Anies Baswedan, Indonesia Mengajar

Seksi yang saya wakilkan dalam sekolah ini sesungguhnya memuat bahasan yang sempit dan spesifik apabila di haruskan untuk mengkaji masalah secara umum, apalagi jika di beri batas geografis. Dengan begitu, maka pada bahasan saya akan saya ‘luaskan’ untuk area Jatinangor, dan saya ‘sempitkan’ untuk wilayah geografis Indonesia secara utuh.

Pendidikan dan profesi kedokteran, khusus pendidikan, khusus profesi, dan khusus kedokteran. Untuk lingkup Jatinangor saja akan mencoba menganalisis bagian Pendidikan, sedangkan untuk lingkup Indonesia, tentu saya akan mengkajinya secara utuh yaitu, pendidikan dan profesi kedokteran dan hubungannya dengan kualitas dokter dan dunia kedokteran Indonesia. Area geografis rupanya sangat mempengaruhi bahasan yang akan saya tulis, sehingga  sub judul di bawah ini adalah berdasarkan wilayah itu.

Jatinangor
Jatinangor , sebuah kecamatan di Kabupaten Sumedang yang menjadi tempat berdirinya kampus besar seperti IPDN, Unpad Jatinangor, IKOPIN, UNWIM, dan yang baru-baru ini sedang melaksanakan pembangunan, yaitu ITB Jatinangor. Apabila kita highlight kampus-kampus itu, maka memang benar jika Jatinangor sangat identik dengan pendidikan. Mahasiswa dari berbagai penjuru Indonesia memenuhi Jatinangor, berdesakan dan bersesakan mengisi kost-kost yang tertata di kota kecil ini-kadang rapi kadang sangat tidak rapi. 

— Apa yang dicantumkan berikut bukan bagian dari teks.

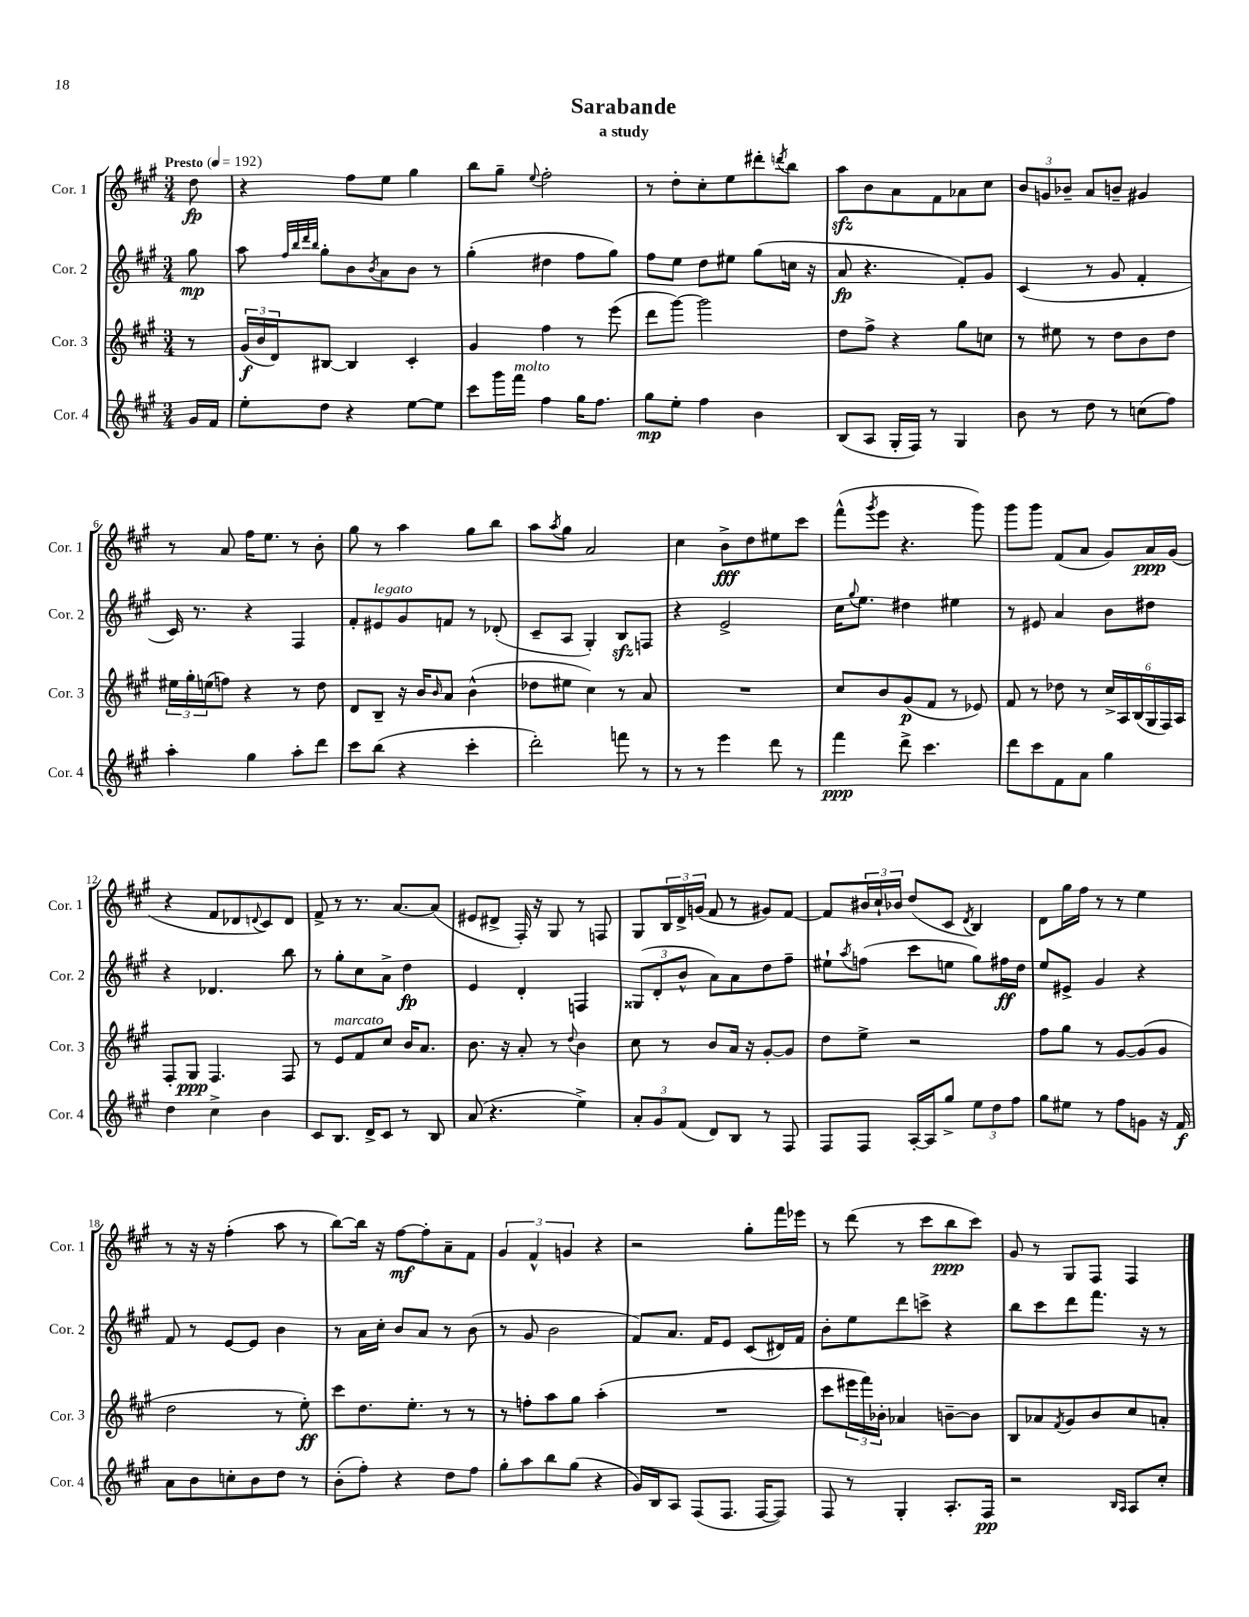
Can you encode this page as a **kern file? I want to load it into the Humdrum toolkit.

Akan tetapi, jika kita berpindah keluar sedikit saja dari jalan jalur IPDN-IKOPIN-ITB-Unpad sedikit ke arah Sumedang atau ke belakang kampus Unpad yang masih kental suasana pedesaannya, maka tabir yang berpotensi membuat kita semakin awam akan terkuak. 

Ketika Bina Desa pada tahun pertama,  9 dari 10 warga yang saya kunjungi memliki pendidikan terakhir pada kisaran SD-SMP-SMA. Padahal, mereka yang punya tanah Jatinangor. Mereka yang pertama kali terpapar dengan berdirinya kampus-kampus besar. Tingkat pendidikan yang masih relatif rendah ini banyak sedikit berkaitan dengan keadaan sosial-ekonomi yang rendah.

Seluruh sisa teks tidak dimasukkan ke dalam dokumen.